Below are the records; copy every line in them that holds the string "Лучший".

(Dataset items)
________________________

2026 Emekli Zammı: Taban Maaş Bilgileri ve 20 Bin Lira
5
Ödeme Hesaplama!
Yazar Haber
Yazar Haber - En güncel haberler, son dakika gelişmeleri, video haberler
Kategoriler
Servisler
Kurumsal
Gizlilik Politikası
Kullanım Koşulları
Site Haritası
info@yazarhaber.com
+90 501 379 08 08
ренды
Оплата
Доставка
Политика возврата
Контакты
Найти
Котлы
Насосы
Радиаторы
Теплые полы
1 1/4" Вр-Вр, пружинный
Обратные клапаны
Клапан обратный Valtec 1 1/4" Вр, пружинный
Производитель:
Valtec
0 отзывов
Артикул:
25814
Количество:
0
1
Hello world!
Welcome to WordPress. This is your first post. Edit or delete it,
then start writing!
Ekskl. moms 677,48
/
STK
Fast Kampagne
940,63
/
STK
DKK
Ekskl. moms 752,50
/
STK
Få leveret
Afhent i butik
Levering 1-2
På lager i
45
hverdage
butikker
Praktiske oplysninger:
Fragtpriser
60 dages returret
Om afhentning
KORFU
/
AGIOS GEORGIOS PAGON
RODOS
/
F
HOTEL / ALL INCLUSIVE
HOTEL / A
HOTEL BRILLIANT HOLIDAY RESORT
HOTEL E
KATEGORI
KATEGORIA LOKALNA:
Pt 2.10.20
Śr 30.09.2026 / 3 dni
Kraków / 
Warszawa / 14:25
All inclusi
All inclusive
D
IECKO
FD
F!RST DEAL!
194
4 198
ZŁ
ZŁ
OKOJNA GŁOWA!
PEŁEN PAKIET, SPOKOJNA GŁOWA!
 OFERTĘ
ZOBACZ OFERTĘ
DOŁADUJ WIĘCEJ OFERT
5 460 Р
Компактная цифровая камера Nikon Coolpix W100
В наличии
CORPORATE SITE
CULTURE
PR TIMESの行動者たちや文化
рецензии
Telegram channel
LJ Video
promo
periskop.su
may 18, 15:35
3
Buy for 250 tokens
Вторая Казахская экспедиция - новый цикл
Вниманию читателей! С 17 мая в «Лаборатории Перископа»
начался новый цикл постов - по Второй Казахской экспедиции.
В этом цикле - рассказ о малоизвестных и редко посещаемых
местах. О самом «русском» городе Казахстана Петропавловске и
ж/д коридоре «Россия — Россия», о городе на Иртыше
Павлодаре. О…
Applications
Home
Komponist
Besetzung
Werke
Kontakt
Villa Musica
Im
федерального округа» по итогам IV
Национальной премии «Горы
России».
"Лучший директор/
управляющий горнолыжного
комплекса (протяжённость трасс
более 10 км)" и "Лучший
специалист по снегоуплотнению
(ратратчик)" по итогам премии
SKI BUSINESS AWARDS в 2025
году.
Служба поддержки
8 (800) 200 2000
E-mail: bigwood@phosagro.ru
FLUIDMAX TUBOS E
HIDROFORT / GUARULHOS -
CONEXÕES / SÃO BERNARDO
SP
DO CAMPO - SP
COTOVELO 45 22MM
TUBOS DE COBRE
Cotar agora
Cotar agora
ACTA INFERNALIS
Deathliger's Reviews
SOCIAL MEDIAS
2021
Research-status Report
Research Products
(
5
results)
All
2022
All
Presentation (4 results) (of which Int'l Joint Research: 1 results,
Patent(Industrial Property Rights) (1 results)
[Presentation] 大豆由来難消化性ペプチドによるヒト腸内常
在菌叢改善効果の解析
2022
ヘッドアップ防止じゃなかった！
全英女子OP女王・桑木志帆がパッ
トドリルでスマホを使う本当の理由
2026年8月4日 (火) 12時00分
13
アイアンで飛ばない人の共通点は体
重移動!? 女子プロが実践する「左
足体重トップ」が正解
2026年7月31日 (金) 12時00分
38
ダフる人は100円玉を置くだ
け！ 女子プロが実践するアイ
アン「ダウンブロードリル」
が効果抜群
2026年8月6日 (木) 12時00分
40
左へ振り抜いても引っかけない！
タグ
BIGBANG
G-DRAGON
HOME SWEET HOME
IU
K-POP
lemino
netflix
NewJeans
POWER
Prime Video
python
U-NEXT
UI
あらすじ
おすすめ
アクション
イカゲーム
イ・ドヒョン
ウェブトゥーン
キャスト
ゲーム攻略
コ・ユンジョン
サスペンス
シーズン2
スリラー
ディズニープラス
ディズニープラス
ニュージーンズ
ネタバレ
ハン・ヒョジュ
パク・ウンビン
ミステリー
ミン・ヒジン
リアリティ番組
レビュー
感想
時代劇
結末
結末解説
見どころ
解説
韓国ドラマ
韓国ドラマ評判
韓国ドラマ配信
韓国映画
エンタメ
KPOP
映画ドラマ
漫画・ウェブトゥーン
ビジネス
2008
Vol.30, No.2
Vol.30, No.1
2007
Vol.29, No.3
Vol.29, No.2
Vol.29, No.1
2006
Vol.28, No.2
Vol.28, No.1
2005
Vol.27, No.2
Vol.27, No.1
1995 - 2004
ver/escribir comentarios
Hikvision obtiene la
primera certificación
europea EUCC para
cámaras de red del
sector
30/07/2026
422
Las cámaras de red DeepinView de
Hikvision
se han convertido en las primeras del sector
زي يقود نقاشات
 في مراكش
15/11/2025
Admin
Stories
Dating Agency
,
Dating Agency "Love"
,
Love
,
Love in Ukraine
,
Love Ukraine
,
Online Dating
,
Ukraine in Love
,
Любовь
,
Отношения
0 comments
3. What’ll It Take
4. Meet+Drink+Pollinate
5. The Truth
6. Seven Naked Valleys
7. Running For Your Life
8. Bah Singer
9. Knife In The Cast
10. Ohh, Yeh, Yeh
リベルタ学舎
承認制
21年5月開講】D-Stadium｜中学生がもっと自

________________________

* Solved problem
"Лучший директор/
более 10 км)" и "Лучший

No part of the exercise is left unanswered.